**Your instructions:** Copy out every line of text from all of the records below, word for word, and leave the pictures out of your answer.
Raw data START
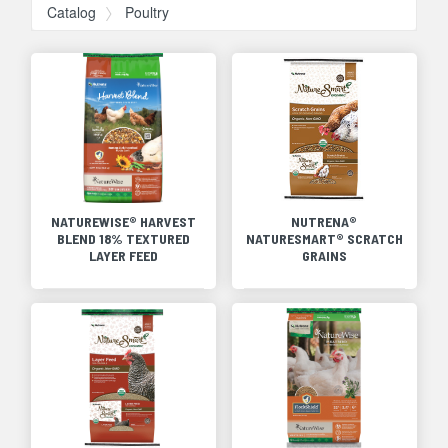
Catalog
Poultry
NATUREWISE® HARVEST
NUTRENA®
BLEND 18% TEXTURED
NATURESMART® SCRATCH
LAYER FEED
GRAINS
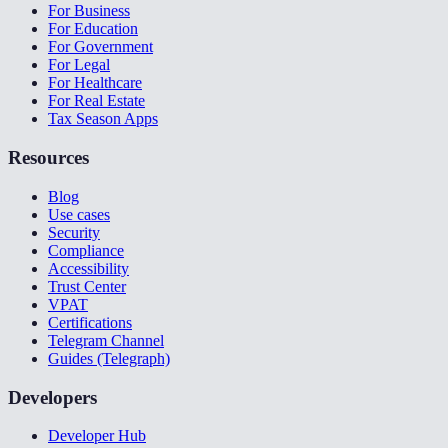
For Business
For Education
For Government
For Legal
For Healthcare
For Real Estate
Tax Season Apps
Resources
Blog
Use cases
Security
Compliance
Accessibility
Trust Center
VPAT
Certifications
Telegram Channel
Guides (Telegraph)
Developers
Developer Hub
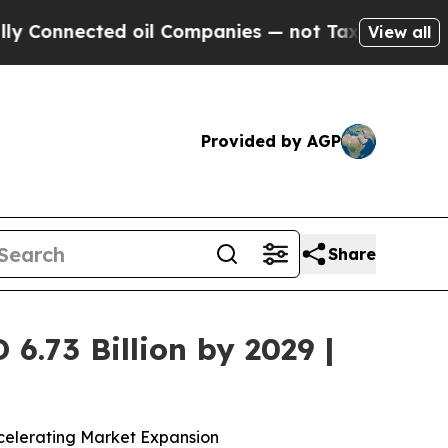
ed oil Companies — not Taxpayers — the Chance to
View all
Provided by AGP
Share
.73 Billion by 2029 |
celerating Market Expansion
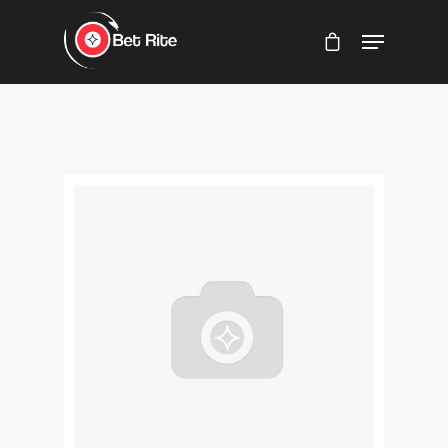
Hit enter to search or ESC to close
Raw data END
**Result of the exercise:**
Catalog
Poultry
NATUREWISE® HARVEST
NUTRENA®
BLEND 18% TEXTURED
NATURESMART® SCRATCH
LAYER FEED
GRAINS
For Business
For Education
For Government
For Legal
For Healthcare
For Real Estate
Tax Season Apps
Resources
Blog
Use cases
Security
Compliance
Accessibility
Trust Center
VPAT
Certifications
Telegram Channel
Guides (Telegraph)
Developers
Developer Hub
ed oil Companies — not Taxpayers — the Chance to
View all
Provided by AGP
Share
.73 Billion by 2029 |
celerating Market Expansion
Hit enter to search or ESC to close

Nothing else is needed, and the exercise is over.